● PROBLEM A
Replace "unattractive" with "unappealing" in the case note's passage starting at "The Court noted" and ending at "the parties’ positions.", and give that passage again.
● PROBLEM B
Which court cases and statutes does the case note on email signatures name?
● PROBLEM C
Can you continue the case note on the email auto-signature ruling from where it stops?

● TEXT SECTION
>>>

A recent English High Court decision has held that an auto-signature at the bottom of an email was effective to comply with a statutory requirement that documents concerning the disposition of an interest in land be signed.
In Neocleous v Rees, a contract for the sale of land was contained in a string of emails, with the purported signature of the solicitor on behalf of the Defendant generated by way of “automatic” email footer. The issue was whether this was sufficient to satisfy the formality requirements of Section 2 of the Law of Property (Miscellaneous Provisions) Act 1989.
The Claimants contended that the electronic signature was capable of rendering the document “signed” as long as the name had been included on it in order to authenticate the agreement contained in the document.
The Defendant relied on the decision in Firstpost Homes Ltd v Johnson, in which the Court had held that for the purposes of the act the signature must be in the hand of the author and deliberately applied. The Defendant argued amongst other things that, consistent with Firstpost, an automatically generated email (rather than a deliberately applied handwritten signature or alternatively, a digital scan) would not suffice.
The Court noted that the Defendant’s position was unattractive, in circumstances where it involved the adoption of a “serendipitous technical defect in formality to renege upon a deal”. Notwithstanding, the Court agreed with the Defendant that the issue before it was one of principle, rather than on the merits of the parties’ positions.

<<<

● SUPPLIED DATA
>>>

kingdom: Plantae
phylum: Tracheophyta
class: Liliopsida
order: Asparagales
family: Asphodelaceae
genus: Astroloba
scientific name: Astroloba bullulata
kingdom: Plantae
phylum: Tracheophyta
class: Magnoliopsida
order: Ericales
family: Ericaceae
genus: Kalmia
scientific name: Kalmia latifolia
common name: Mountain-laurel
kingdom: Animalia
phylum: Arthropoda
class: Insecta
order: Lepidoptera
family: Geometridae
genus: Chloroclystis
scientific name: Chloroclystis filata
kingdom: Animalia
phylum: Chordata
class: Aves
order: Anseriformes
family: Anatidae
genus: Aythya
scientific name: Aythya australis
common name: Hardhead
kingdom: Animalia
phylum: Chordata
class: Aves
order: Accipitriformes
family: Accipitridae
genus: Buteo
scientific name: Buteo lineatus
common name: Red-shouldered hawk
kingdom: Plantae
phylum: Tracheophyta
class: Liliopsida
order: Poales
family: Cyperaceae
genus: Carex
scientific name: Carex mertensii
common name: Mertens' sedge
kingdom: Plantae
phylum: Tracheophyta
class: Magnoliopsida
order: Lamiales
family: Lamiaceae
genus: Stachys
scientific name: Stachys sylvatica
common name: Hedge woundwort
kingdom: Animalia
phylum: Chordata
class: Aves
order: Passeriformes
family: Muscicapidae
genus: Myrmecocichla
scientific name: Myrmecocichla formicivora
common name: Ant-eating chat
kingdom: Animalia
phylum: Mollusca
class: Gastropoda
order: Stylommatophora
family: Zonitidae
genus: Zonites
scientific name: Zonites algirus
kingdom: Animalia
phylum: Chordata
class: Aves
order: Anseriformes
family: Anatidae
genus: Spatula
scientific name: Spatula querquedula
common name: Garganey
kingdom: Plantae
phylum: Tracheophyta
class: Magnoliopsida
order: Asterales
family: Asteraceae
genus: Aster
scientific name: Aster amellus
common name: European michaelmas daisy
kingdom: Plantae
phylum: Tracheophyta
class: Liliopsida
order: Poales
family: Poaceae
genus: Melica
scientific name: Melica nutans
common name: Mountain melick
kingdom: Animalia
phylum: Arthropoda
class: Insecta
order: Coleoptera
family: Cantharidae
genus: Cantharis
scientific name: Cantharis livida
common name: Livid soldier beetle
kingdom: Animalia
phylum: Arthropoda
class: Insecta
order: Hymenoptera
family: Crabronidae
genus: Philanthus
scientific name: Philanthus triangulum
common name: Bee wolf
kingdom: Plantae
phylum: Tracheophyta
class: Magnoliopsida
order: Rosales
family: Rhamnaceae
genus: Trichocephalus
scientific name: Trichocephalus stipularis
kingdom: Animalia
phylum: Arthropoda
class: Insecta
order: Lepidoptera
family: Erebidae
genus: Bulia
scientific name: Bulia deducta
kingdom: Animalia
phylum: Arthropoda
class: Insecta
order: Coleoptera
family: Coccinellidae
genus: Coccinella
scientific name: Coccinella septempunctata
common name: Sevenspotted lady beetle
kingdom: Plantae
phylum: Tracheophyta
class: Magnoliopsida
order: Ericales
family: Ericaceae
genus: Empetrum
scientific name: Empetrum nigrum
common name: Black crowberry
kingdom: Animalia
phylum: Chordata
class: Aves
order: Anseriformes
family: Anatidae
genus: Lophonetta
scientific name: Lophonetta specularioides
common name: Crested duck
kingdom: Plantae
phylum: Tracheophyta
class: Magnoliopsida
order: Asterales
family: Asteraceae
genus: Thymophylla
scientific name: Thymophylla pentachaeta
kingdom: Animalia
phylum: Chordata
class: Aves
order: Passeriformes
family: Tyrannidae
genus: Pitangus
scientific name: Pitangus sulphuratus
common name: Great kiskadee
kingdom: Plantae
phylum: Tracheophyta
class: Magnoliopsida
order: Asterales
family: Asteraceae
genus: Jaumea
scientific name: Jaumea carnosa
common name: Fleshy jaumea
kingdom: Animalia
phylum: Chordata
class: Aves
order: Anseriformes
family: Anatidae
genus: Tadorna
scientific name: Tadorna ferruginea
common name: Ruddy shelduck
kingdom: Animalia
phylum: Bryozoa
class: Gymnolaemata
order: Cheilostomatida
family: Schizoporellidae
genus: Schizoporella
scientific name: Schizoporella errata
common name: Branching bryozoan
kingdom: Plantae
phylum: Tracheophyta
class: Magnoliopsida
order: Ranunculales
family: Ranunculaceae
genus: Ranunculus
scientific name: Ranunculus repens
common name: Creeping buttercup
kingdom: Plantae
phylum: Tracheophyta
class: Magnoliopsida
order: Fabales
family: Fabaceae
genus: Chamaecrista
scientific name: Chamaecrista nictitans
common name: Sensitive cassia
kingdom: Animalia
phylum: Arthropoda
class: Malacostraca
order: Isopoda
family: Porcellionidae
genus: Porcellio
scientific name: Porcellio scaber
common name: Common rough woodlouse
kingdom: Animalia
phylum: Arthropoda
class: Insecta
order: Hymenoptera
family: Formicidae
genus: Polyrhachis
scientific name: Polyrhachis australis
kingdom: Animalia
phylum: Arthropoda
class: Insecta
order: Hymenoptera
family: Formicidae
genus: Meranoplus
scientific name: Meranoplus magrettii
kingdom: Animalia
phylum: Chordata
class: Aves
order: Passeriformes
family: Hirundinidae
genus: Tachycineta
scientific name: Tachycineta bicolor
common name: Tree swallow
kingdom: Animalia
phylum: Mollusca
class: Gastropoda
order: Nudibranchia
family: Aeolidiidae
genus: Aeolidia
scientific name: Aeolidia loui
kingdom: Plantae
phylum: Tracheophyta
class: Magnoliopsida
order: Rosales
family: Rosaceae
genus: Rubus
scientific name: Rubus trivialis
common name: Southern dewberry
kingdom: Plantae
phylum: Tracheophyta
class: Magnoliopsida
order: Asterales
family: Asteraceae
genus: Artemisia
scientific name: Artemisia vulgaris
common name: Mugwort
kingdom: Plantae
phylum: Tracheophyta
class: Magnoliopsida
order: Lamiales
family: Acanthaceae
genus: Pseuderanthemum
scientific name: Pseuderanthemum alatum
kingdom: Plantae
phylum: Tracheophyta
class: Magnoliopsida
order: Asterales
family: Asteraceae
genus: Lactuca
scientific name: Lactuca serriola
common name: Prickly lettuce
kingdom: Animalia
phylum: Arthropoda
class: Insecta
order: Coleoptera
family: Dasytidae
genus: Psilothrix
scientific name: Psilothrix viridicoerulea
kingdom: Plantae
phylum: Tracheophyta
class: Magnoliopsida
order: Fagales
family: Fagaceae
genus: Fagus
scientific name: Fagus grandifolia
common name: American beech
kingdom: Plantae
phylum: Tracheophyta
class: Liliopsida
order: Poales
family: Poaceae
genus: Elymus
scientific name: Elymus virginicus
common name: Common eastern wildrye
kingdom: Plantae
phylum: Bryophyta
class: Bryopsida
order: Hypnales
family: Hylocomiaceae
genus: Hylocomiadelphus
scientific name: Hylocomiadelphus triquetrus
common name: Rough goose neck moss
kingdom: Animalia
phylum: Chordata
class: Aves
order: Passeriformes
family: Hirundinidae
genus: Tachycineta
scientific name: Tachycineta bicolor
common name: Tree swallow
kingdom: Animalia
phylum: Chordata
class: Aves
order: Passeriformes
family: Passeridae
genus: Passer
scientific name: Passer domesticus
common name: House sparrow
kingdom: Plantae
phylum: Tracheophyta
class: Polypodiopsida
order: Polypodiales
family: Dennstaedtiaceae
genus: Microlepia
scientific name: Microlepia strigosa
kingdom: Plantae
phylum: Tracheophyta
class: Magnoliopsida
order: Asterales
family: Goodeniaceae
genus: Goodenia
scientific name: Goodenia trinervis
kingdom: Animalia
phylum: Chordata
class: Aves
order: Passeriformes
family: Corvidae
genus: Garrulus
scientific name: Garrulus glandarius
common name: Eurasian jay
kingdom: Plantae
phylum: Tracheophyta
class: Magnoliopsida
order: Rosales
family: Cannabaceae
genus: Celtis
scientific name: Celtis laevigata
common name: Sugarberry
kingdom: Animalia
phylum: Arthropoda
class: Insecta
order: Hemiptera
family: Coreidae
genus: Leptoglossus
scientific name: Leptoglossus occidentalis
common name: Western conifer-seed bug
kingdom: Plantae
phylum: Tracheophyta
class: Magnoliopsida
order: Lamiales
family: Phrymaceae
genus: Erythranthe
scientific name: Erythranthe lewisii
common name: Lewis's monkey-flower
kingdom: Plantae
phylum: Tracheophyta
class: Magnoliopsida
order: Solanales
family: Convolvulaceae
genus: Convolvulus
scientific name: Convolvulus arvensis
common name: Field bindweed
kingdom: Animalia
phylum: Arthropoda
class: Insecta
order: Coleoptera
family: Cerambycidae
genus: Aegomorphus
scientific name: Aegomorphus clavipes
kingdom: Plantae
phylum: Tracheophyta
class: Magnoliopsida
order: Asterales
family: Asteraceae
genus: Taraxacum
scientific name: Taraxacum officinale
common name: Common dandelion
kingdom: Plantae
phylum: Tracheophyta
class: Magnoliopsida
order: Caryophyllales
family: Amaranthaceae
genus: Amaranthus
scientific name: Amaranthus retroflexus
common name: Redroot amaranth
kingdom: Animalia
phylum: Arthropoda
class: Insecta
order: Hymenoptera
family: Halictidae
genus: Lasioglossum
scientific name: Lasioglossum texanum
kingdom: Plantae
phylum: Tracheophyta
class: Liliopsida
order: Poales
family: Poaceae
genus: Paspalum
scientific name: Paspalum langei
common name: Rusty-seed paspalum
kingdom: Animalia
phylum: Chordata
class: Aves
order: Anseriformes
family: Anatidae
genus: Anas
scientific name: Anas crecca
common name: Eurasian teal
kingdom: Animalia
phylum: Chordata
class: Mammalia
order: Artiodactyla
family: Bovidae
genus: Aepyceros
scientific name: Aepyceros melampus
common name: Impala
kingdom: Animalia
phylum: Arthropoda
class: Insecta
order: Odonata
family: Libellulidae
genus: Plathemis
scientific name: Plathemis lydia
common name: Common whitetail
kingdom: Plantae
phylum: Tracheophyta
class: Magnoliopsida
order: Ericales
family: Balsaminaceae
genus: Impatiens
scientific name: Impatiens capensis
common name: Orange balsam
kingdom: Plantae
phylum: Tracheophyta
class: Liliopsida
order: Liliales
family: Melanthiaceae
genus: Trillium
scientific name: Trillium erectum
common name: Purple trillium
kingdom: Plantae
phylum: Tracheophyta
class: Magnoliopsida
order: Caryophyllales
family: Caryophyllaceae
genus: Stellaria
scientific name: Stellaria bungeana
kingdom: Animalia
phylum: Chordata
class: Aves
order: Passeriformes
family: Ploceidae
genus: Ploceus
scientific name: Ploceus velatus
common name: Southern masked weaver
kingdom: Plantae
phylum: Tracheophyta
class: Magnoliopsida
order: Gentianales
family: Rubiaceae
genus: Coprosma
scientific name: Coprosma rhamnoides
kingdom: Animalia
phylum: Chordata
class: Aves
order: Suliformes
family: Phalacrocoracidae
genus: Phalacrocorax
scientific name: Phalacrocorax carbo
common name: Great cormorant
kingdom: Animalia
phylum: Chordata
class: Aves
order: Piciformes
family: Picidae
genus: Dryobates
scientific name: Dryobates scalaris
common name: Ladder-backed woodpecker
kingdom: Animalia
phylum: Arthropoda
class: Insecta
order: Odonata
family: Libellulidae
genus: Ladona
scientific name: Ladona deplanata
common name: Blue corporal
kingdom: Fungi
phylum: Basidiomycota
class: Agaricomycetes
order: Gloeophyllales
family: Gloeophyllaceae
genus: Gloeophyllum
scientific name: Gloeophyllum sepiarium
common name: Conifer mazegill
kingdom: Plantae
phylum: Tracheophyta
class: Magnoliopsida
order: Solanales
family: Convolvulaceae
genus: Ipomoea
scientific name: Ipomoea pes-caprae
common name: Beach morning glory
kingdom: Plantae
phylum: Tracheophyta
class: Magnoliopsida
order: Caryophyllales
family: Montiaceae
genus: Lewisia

<<<

● FINAL ANSWER A
The Court noted that the Defendant’s position was unappealing, in circumstances where it involved the adoption of a “serendipitous technical defect in formality to renege upon a deal”. Notwithstanding, the Court agreed with the Defendant that the issue before it was one of principle, rather than on the merits of the parties’ positions.

● FINAL ANSWER B
- Neocleous v Rees
- Firstpost Homes Ltd v Johnson
- The Law of Property (Miscellaneous Provisions) Act 1989 (Section 2)

● FINAL ANSWER C
In any event, however, the Court found for the Claimants, holding that the sounder guide to whether the footer was in fact a signature was the test identified in Pereira Fernandes SA v Mehta (and adopted by the Law Commission): namely, whether the name was applied with authenticating intent. On the facts, there was an authenticating intent because: (i) first, although the footer was automatic, it was automatic only because of a conscious decision, at some point, to insert its contents (albeit that such a decision may have been made in relation to all of the senders’ emails, rather than only the email in question); (ii) secondly, the sender was aware that their name was being applied as a footer; (iii) thirdly, the use of the word “Many thanks” before the footer showed an intention to connect the name with the contents of the email; and (iv) fourthly, the presence of name and contact details was in the conventional style of a signature at the end of a document.